Processing Wikipedia Dumps in Russian

aly123
2010-01-21
2013-05-30
  • aly123
    aly123
    2010-01-21

    Hi,

    So, I had some success with using extraction/extractWikipediaData.pl to generate cvs tables for Russian.

    The link to Parse Media Wiki Dump didn't work any more, so I downloaded the current version from here:
    http://search.cpan.org/dist/Parse-MediaWikiDump/

    They have changed the code a bit, so the perl script needed modifying:
    Lines 207, 347, 460, 1404 should be changed from :
      

    while(defined($page = $pages->page)) {
    

    to
      

    while(defined($page = $pages->next)) {
    

    Then there were no problems generating most of cvs. but eventually the program stopped giving me these errors:

    Complex regular subexpression recursion limit (32766) exceeded at extractWikipediaData.pl line 1478.
    Complex regular subexpression recursion limit (32766) exceeded at extractWikipediaData.pl line 1478.
    Complex regular subexpression recursion limit (32766) exceeded at extractWikipediaData.pl line 1478.
    Complex regular subexpression recursion limit (32766) exceeded at extractWikipediaData.pl line 1478.
    Out of memory during request for 4088 bytes, total sbrk() is 401209344 bytes!
    Out of memory during request for 3208 bytes, total sbrk() is 401209344 bytes!
    Callback called exit at /usr/lib/perl5/5.10/Carp.pm line 39.
            (in cleanup) Goto undefined subroutine &Carp::shortmess_real at /usr/lib/perl5/5.10/Carp.pm line 41 during globa
    l destruction.

    Files that were not generated are: equivalence and categorylinks. And i think it stopped somewhere in the middle of disambiguation. Any ideas how to fix it?

    Cheers
    Aly

     
  • Viktor Seifert
    Viktor Seifert
    2010-03-16

    I do have similar problems.  Im using the german wikipedia.
    I posted about my problems in the 'Help' forum.

    I think I may know the reason why there is a 'Out of memory'; are you running perl on windows or linux?

    After searching searching a while for the 'Complex regular subexpression recursion limit' problem, I found that the only availible solution is to rewrite the regular expressions.  Apart from that the only possible solution would be to dig in to the source of perls regular expression engine.
    There is a related post: https://sourceforge.net/projects/wikipedia-miner/forums/forum/676405/topic/3564557

    Also you should have a look into the 'log.txt'-file generated during the extraction.  I get a lot of 'Cannot resolve…' messages in there.  And I don't know what effect they have on the cvs-files generated.

    I'm using the Maui-Indexer in my bachelor thesis, which I think needs an WikipediaMiner database.  So any help on this is highly welcome.

    Cheers, Viktor

     
  • aly123
    aly123
    2010-03-17

    Hi,

    I ran the scripts on Windows, what about you?
    I figured the machine is not very powerful and left the project for now..

    Thanks for the pointers to fix the complex reg expression errors..

    Btw, I am the author of Maui-Indexer and can tell you that depending on your task it will work without WikipediaMiner just fine.
    Let me know what your project is about and perhaps I can help you with it.

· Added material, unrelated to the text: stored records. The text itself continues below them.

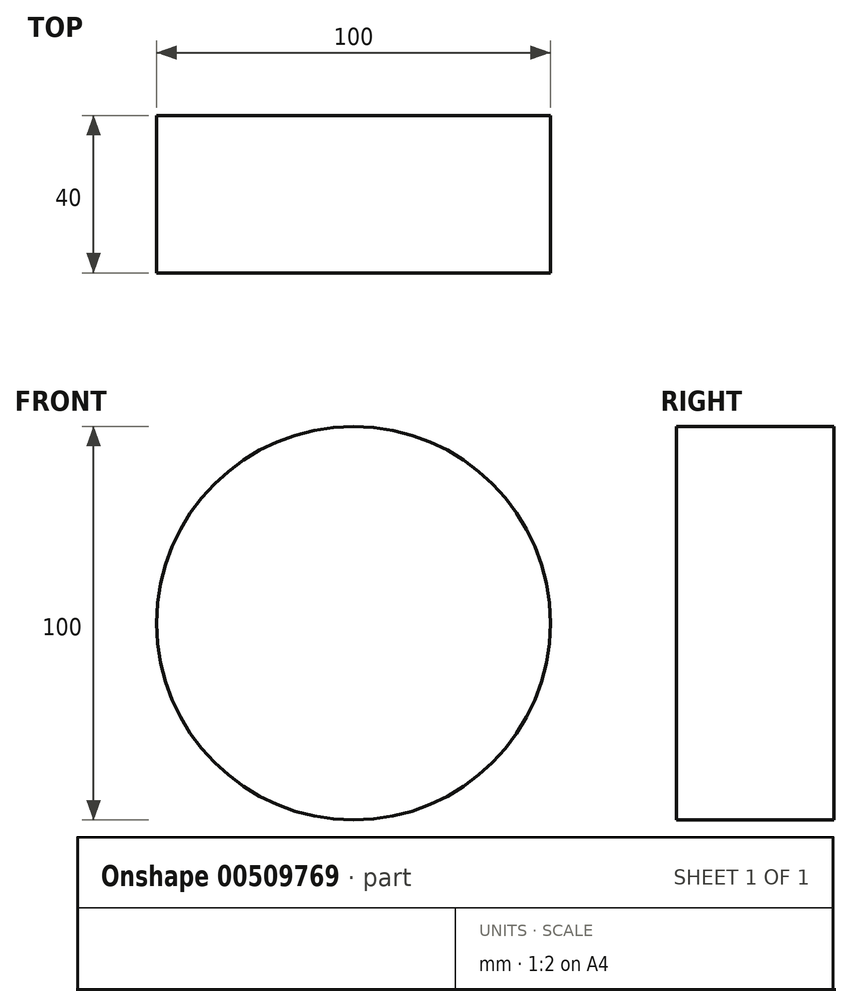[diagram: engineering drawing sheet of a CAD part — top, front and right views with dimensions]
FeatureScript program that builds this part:
annotation { "Feature Type Name" : "Feature", "Feature Type Description" : "" }
export const myFeature = defineFeature(function(context is Context, id is Id, definition is map)
    precondition{}
    {
        {
            var Q0;
            Q0=qCreatedBy(makeId("Front.planeOp"),FACE);
            var sketch = newSketch(context, id + "F0", { "sketchPlane" : qUnion([Q0])});
            skCircle(sketch, "E0", {"center": v(0, 0) * mm, "radius": 50 * mm});
            skSolve(sketch);
        }
        {
            var Q0;
            Q0 = qSketchRegion(id + "F0", true);
            extrude(context, id + "F1", {"entities" : qUnion([Q0]), "depth" : 40 * mm});
        }
    });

Write my lastname @gmail.

    Alyona

     
  • Viktor Seifert
    Viktor Seifert
    2010-03-18

    Hello.

    I ran them on a windows 64bit machine which has a lot of memory.  So I can tell you it's not a lack of memory which causes the 'out of memory' error.
    I looked into the makefile of perl and think that the error might come from a c-compiler flag which is set in a windows build but not in a linux build.

    Finally I ran the perl-programms in a 'Virtual PC' on the same machine and it could complete the extraction.
    Since the virtual pc can only access 2gig of memory a machine with at least that much shuld be enough to ru the extraction.

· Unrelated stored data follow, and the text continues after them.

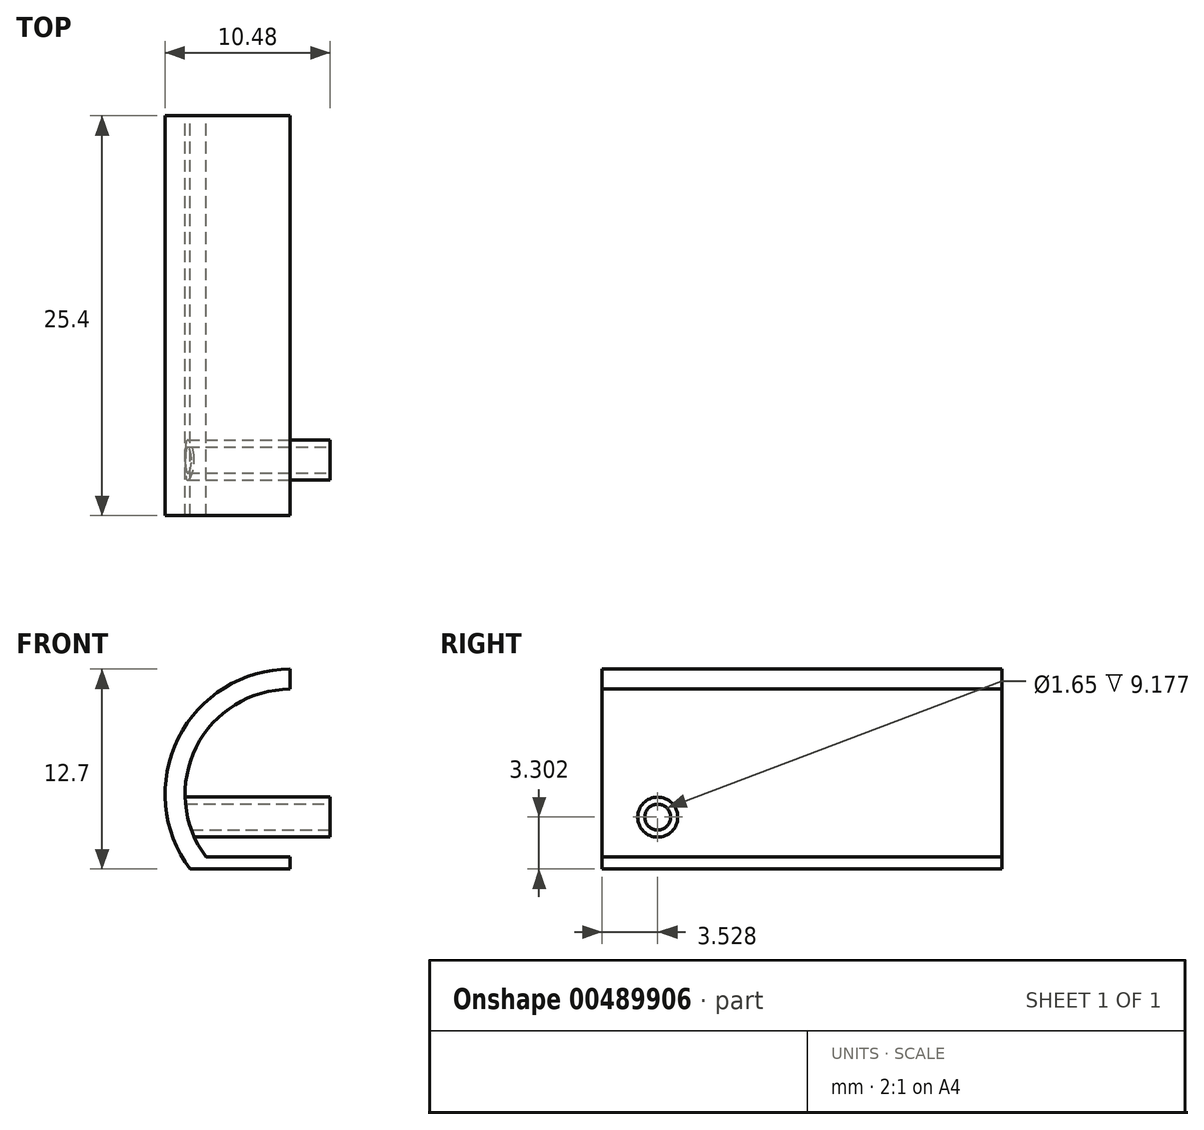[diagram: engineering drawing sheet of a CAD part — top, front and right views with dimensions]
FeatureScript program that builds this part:
annotation { "Feature Type Name" : "Feature", "Feature Type Description" : "" }
export const myFeature = defineFeature(function(context is Context, id is Id, definition is map)
    precondition{}
    {
        {
            var Q0;
            Q0=qCreatedBy(makeId("Front.planeOp"),FACE);
            var sketch = newSketch(context, id + "F0", { "sketchPlane" : qUnion([Q0])});
            skLineSegment(sketch, "E0", {"start": v(0, 0) * mm, "end": v(-6.35, 0) * mm});
            skArc(sketch, "E1", {"start": v(0, 12.7) * mm, "mid": v(-7.1, 8.31) * mm, "end": v(-6.35, 0) * mm});
            skArc(sketch, "E2.0", {"start": v(0, 11.43) * mm, "mid": v(-5.96, 7.74) * mm, "end": v(-5.33, 0.76) * mm});
            skLineSegment(sketch, "E3", {"start": v(-5.33, 0.76) * mm, "end": v(0, 0.76) * mm});
            skLineSegment(sketch, "E4", {"start": v(0, 0.76) * mm, "end": v(0, 0) * mm});
            skLineSegment(sketch, "E5", {"start": v(0, 11.43) * mm, "end": v(0, 12.7) * mm});
            skSolve(sketch);
        }
        {
            var Q0;
            Q0 = qSketchRegion(id + "F0", true);
            extrude(context, id + "F1", {"entities" : qUnion([Q0]), "depth" : 25.4 * mm});
        }
        {
            var Q0;
            Q0=qCreatedBy(makeId("Right.planeOp"),FACE);
            var sketch = newSketch(context, id + "F2", { "sketchPlane" : qUnion([Q0])});
            skCircle(sketch, "E6", {"center": v(-21.87, 3.3) * mm, "radius": 1.27 * mm});
            skCircle(sketch, "E7", {"center": v(-21.87, 3.3) * mm, "radius": 0.83 * mm});
            skSolve(sketch);
        }
        {
            var Q0;
            Q0 = qSketchRegion(id + "F2", true);
            extrude(context, id + "F3", {"entities" : qUnion([Q0]), "operationType" : NewBodyOperationType.ADD, "oppositeDirection" : true, "depth" : 7.11 * mm});
        }
        {
            var Q0;
            Q0=makeQuery(id+"F3.opExtrude","CAP_FACE",FACE,{"disambiguationData":[OSD([sQuery(id+"F2.wireOp",EDGE,"E6")])],"isStart":true});
            extrude(context, id + "F4", {"entities" : qUnion([Q0]), "operationType" : NewBodyOperationType.ADD, "depth" : 2.54 * mm});
        }
    });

    So I think you have 3 options here:
    1. Recompile perl removing the compiler flag first, then run the extraction
    2. Run the extraction on a linux machine
    3. Run the extraction a virtual pc
    'Virtual PC' has a free download version btw.

    You might run into other problems though.  Contact me if you need help, you should have my email adress soon.

    Cheers, Viktor

     
  • I'm processing the Portuguese Wikipedia and i'm getting some "Complex regular subexpression recursion limit" also. As I've read, this warning occur when the the regular expression matcher reaches a  maximum recursion stack size (that is 32766).. After that Pearl stops looking for new matches in the string.

     
  • It doesn't seem to interfere in the process, although it might loose some anchor text countings. But I guess this occur only with very complex and hard to find regex, what of course would lead the counting close to zero, even if we could solve this issue. So, i don't think that will interfere in the sucess rate of the later steps of the Wikification process for example. What do you think about it?

     
  • Viktor Seifert
    Viktor Seifert
    2010-03-29

    I too don't think it makes a big difference.